Durante más de un año, un trabajador mecánico acumuló una deuda por alimentos que derivó en la intervención del Poder Judicial de Río Negro. Ante los reiterados incumplimientos, se dispusieron medidas para garantizar el pago de la obligación fijada.
Entre esas decisiones, se ordenó la retención de su licencia de conducir y la suspensión de la habilitación comercial de su taller. Ambas medidas buscaban presionar el cumplimiento efectivo de la cuota alimentaria establecida en favor de su hijo.
Tiempo después, el hombre realizó un depósito con el objetivo de cancelar la deuda y solicitó que se levantaran las restricciones impuestas.
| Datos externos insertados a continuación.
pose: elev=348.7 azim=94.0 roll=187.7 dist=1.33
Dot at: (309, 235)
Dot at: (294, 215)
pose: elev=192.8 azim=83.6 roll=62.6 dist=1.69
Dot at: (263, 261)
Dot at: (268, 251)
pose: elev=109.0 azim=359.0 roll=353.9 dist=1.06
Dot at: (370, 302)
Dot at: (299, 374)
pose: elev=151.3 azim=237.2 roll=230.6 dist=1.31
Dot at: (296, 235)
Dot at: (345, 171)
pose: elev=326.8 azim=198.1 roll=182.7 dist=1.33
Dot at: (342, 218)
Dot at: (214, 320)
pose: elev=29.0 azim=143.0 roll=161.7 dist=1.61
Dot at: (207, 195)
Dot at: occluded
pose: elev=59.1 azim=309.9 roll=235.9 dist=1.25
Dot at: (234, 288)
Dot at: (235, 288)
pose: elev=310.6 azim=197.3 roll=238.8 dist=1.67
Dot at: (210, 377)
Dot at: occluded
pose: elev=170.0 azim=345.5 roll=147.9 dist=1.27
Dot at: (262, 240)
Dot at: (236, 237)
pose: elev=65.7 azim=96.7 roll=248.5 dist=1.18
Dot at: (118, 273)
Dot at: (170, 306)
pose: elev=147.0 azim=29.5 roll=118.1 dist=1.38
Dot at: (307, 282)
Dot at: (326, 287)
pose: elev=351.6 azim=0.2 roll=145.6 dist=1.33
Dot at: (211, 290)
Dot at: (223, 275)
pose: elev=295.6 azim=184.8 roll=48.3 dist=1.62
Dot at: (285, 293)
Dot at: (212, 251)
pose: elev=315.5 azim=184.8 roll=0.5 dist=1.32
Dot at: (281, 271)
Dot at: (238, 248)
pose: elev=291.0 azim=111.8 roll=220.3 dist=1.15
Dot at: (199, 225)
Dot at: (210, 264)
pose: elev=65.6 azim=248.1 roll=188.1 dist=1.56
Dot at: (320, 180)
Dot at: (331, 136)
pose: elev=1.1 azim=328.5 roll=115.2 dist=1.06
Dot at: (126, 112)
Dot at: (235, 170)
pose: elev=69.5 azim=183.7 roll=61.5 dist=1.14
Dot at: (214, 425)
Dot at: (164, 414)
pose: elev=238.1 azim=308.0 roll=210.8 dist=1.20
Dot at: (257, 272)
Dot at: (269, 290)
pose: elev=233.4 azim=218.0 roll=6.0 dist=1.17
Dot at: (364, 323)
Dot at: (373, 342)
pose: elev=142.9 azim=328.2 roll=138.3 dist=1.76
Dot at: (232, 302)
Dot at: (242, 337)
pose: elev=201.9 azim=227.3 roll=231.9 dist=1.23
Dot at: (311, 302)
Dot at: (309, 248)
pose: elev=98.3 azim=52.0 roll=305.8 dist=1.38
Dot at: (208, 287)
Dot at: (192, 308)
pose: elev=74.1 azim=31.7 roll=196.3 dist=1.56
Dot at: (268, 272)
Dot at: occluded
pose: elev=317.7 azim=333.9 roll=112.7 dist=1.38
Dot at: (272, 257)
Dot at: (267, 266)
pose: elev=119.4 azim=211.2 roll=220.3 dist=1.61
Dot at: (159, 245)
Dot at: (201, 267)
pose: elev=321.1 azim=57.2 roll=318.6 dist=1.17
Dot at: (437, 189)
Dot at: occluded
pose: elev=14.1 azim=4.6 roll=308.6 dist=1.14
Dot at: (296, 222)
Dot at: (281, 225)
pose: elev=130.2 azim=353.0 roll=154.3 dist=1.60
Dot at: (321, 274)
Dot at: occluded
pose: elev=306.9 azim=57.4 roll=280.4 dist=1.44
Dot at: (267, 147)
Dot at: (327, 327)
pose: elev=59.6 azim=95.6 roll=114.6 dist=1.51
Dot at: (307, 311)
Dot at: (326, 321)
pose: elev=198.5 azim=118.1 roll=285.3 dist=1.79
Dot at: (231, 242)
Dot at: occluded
Argumentó que había regularizado su situación y que cumplía con lo dispuesto en la sentencia definitiva.
Sin embargo, la madre del niño se opuso al pedido. Sostuvo que el monto abonado no contemplaba la actualización prevista por la resolución judicial, lo que implicaba que la deuda no estaba completamente saldada.
El caso fue analizado por el fuero de Familia de Luis Beltrán, que finalmente rechazó la oposición presentada por la madre. En consecuencia, la Justicia resolvió levantar tanto la retención de la licencia de conducir como la suspensión de la habilitación comercial del taller.
No obstante, el fallo aclaró que la deuda no quedó totalmente cancelada. Según se precisó, aún resta realizar la liquidación correspondiente a la actualización del monto, que debe ajustarse en función del Salario Mínimo, Vital y Móvil.
En la resolución, la jueza recordó que las cuotas suplementarias fijadas para cancelar los alimentos provisorios debían actualizarse. En ese sentido, concluyó que el pago realizado por el demandado no alcanzó para extinguir en su totalidad la obligación alimentaria.
Este punto resultó clave para entender la decisión judicial, ya que si bien se reconoció un avance en el cumplimiento, también se dejó en claro que existen diferencias pendientes que deberán ser determinadas con precisión.
Otro de los aspectos centrales del fallo fue la interpretación sobre el alcance de las medidas cautelares. La jueza subrayó que estas herramientas tienen como finalidad asegurar el cumplimiento de las decisiones judiciales y no deben convertirse en sanciones permanentes.
En ese marco, la resolución citó un antecedente de la Cámara de Apelaciones que consideró razonable levantar la retención de la licencia de conducir cuando dicha medida afecta la posibilidad del alimentante de trabajar y generar ingresos.
Se valoró que el hombre es propietario de un taller mecánico, por lo que la suspensión de su habilitación comercial y la retención de la licencia podían afectar directamente su capacidad de generar recursos.
Esa situación, según el criterio judicial, podía resultar contraproducente, ya que limitar sus ingresos dificultaría el cumplimiento futuro de la obligación alimentaria, objetivo central de las medidas dispuestas inicialmente.
La sentencia también dejó abierta la posibilidad para que la madre del niño presente una liquidación actualizada. De esta manera, podrá reclamar las diferencias derivadas de la actualización no abonada, así como los intereses correspondientes.
Además, se advirtió que, en caso de verificarse nuevos incumplimientos en el futuro, la Justicia podrá volver a dictar medidas restrictivas como las que fueron levantadas en esta instancia.
Por último, el fallo aclaró que en ningún momento se ordenaron embargos sobre los bienes del demandado. También se precisó que los pedidos de informes realizados al banco y al Registro de la Propiedad Automotor tuvieron un carácter meramente informativo.
Según se indicó, esas diligencias no implicaron restricciones sobre el patrimonio del alimentante, sino que formaron parte de las herramientas habituales para verificar su situación económica dentro del proceso judicial.